If you have questions about what does/does not constitute an Honor Code violation, contact your instructor for clarification. For this course, the following additional requirements are specified:

Students are encouraged to discuss course content, labs, and similar activities with other current IT 206 students; however, all programming assignment submissions must contain only original, individually completed work. More specifically, if any student submission is deemed to be greater than or equal to 50% identical to another student’s submission, the course content discussion that occurred constitutes misconduct and all students involved will be referred to OAI for violating the Honor Code. In particularly obvious situations where a submission does not contain original, individually completed work, a match less than 50% may still result in a referral to OAI for misconduct for all students involved.

Students are expressly prohibited from:

Discussing program design, algorithm logic, or code with individuals other than the course’s instructor or current IT 206 graduate teaching assistants

Receiving, giving, or showing another student a partial, completed, or graded solution.

Knowingly sharing computers or storage devices (e.g. USB drive).If work is stolen because of a shared or borrowed computer or storage device, all students involved will be held equally responsible.

Stealing another student’s work by taking photographs, using a lost storage device, or gaining access to another student’s work in any other way without their knowledge. This action represents a particularly egregious offense placing an innocent student in jeopardy of receiving an Honor Code violation.
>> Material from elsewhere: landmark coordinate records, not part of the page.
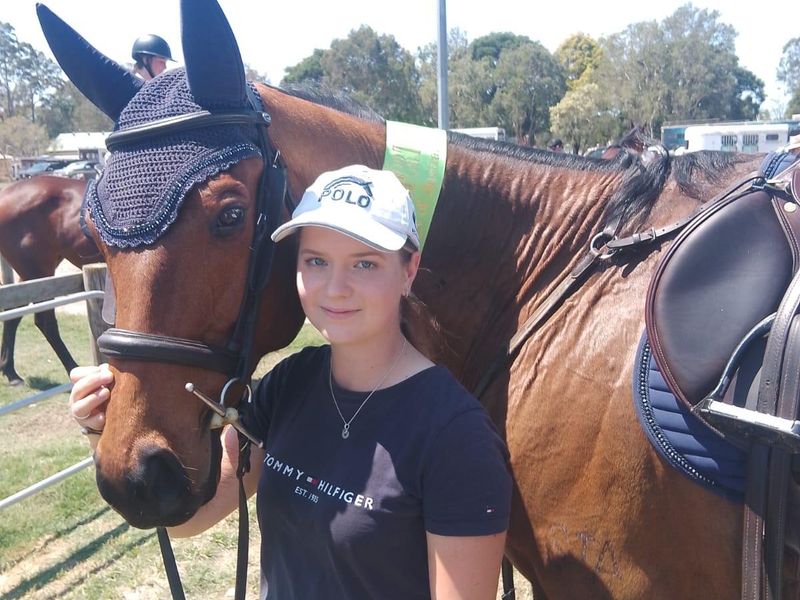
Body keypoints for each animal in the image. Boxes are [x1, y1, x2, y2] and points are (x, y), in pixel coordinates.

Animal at [0, 176, 102, 385]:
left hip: (34, 275)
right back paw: (75, 370)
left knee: (14, 312)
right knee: (45, 323)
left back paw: (10, 371)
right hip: (39, 271)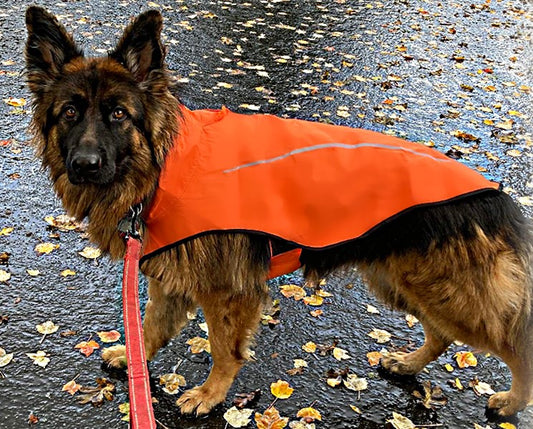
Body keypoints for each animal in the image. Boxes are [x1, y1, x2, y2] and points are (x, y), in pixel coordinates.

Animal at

Any student who has stolen will be referred for two violations: cheating and stealing, and will receive a sanction recommendation of at least course failure and a one-semester suspension.

Posting questions or a partial, complete, or graded solution on the Internet, even after the course has concluded.
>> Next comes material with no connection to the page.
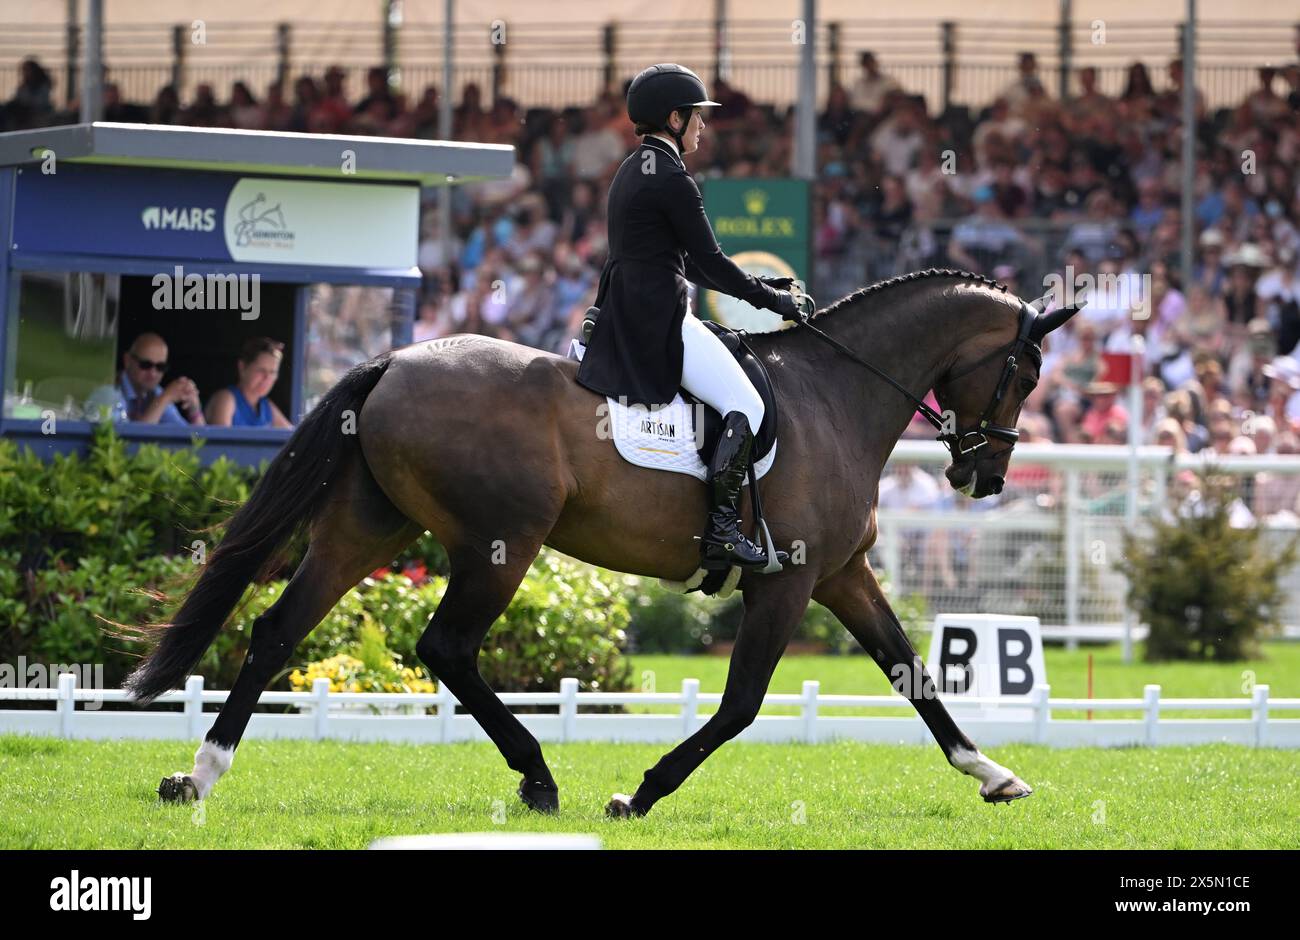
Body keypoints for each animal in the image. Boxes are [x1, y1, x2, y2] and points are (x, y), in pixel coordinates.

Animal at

Incorporating program design, algorithm logic, or code found on the Internet.

All work must be newly created by the student during this term. Work developed for another course, or for this course in a prior term, may not be used without prior instructor approval.

Posting or sharing course content (e.g. instructor lecture notes, assignment directions, or anything not created by the student), using any non-electronic or electronic medium (e.g. web site) where it is accessible to someone other than the individual student constitutes stealing/copyright infringement and is strictly prohibited without prior instructor approval.

If you have any questions on these requirements, please discuss them with your instructor. Any deviation from these requirements is considered a violation.

Some kinds of participation in online study sites violate the Mason Honor code: these include accessing exam or quiz questions for this class; accessing exam, quiz, or assignment answers for this class; uploading of any of the instructor's materials or exams; and uploading any of your own answers or finished work.  Always consult your syllabus and your professor before using these sites.